Sometimes, like “the man who had demons,” we need Jesus to come to us. We need someone from the other side, who sees more clearly than we do. A person who goes out of their way to seek us out, to meet us where we are, in our deepest fear and vulnerability. When we’re powerless we need someone willing to disrupt our lives, to turn things upside-down in order to bring about change and newness. Someone who will show up with a casserole at just the right time, a friend who can connect us with the right resources in our depression or grief, or a stranger who comes to our rescue when we need help.
But I’ve been noticing a different kind of powerlessness lately, too. A collective powerlessness that we experience together as a community. I notice it when I turn on the radio or scroll through my Facebook feed. We are angry, confused, and deeply saddened by the perpetuation of terror and violence in our world and our nation. 
The systems that are in place that block, isolate, and discriminate are causing great division within our communities, and many of us feel the need to say something, to do something, even though we don’t know what that is. I’m sensing now more than ever that change is on the brink, that we are approaching something new, but like you, I haven’t a clue how or when we’ll get there. But then in the midst of a terrible tragedy, I hear stories that give me hope. Stories like the story that “the man who had demons” must have told to his community.
After Jesus heals this man, he brings him back into the life of the community by sending him out to proclaim what God has done for him. After the healing, Luke refers to him as “the man from whom the demons had gone” because this man’s story still matters. Even though he’s been healed, his identity is wrapped up in this history of what has happened to him—it’s his story. 
And that is why Jesus sends him out! To share his story with the community because they need to hear it and learn from it. They need this so that they, too, can go out and tell his story. So that they, like Jesus, can be advocates for change, for new life, for rebirth.
The man goes to tell his story, but not without protest. Can you imagine having to go back? To face the people who have been afraid of you for years? How brave of him to tell his story, to share what God has done for him, with the very people who watched him suffer year after year.
When I read the stories about those who died in the Pulse nightclub shooting, I am filled with both sadness and hope. Sadness that our sisters and brothers were murdered, that gun violence continues, that we live in a world plagued by hatred, fear, and bigotry. But I am also filled with hope. Hope that dilutes hatred, hope that washes over fear, hope that mitigates bigotry. Because of the courage of these victims’ families and friends to share their loved ones’ stories, we are drawn into community with one another. The differences between us fade, and grace pours forth. 
We don’t know how the Gerasene Demoniac was received when he returned to his community, but his courage to tell his story reminds me of the stories of the Orlando shooting victims that we’ve been hearing this week. Stories of overcoming fears, of courage, hope, solidarity, and resilience. 
Stories of people like Deonka, who had been arrested for several drug infractions, but with the help of new friends and a church community, was working to turn her life around.
Stories of people like Frankie, a charming big brother who taught his little sister how to walk in high heels and wear makeup.
Stories of people like Juan and Luis, partners who ran a salon together and would offer free services to women who had been victims of domestic violence. 
Stories of beautiful human beings—our sisters and our brothers—stories of grace embodied and love incarnate. Stories of power in weakness, of reconciliation, stories of love.

→ Raw data
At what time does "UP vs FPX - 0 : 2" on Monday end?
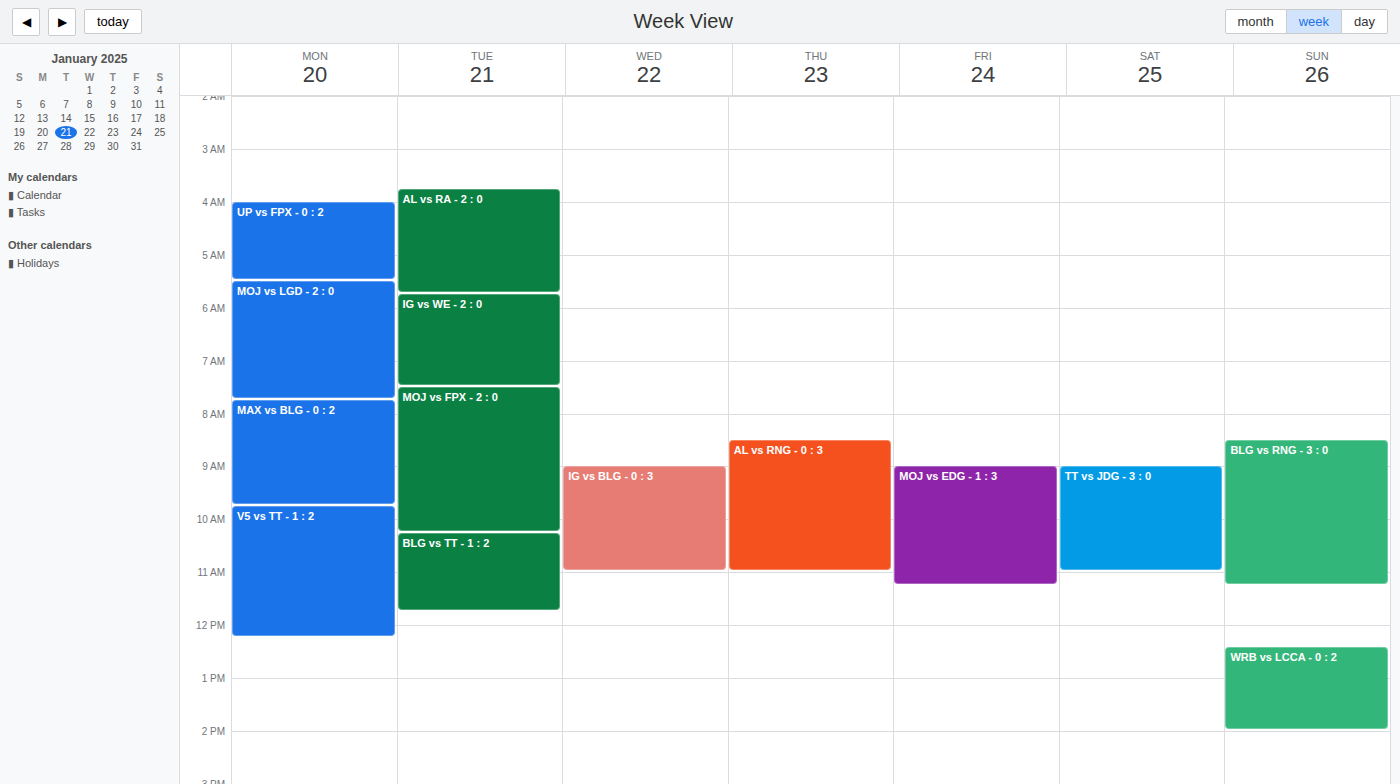
05:30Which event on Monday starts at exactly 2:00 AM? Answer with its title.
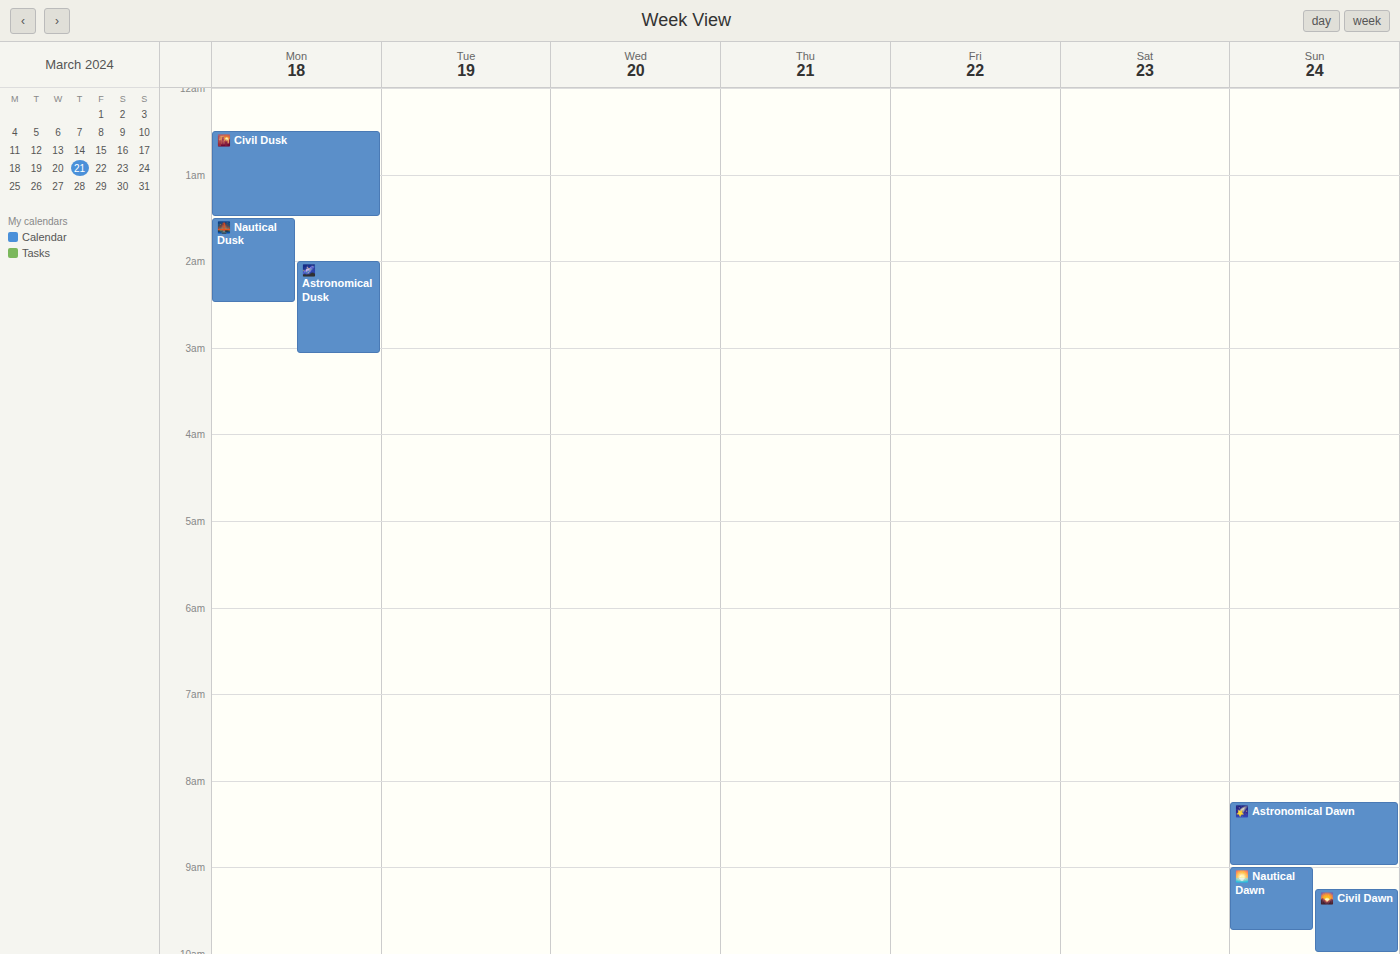
"🌌 Astronomical Dusk"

→ Your tasks
1. Copy the passage about the Gerasene Demoniac, starting with "The systems that" and going on through "to his community.".
2. Which Orlando shooting victims does the passage about the Gerasene Demoniac mention by name?
3. Shorten the paragraph of the passage about the Gerasene Demoniac that begins "After Jesus heals this man," keeping its main facts.
Answer from the passage about the Gerasene Demoniac alone, not from the listing.

→ Task responses
1.
The systems that are in place that block, isolate, and discriminate are causing great division within our communities, and many of us feel the need to say something, to do something, even though we don’t know what that is. I’m sensing now more than ever that change is on the brink, that we are approaching something new, but like you, I haven’t a clue how or when we’ll get there. But then in the midst of a terrible tragedy, I hear stories that give me hope. Stories like the story that “the man who had demons” must have told to his community.

2. Deonka, Frankie, Juan, Luis

3. After healing the man, Jesus sends him to proclaim what God has done for him, bringing him back into the life of the community. Luke then calls him "the man from whom the demons had gone" because his story still matters, and his identity stays tied to what happened to him.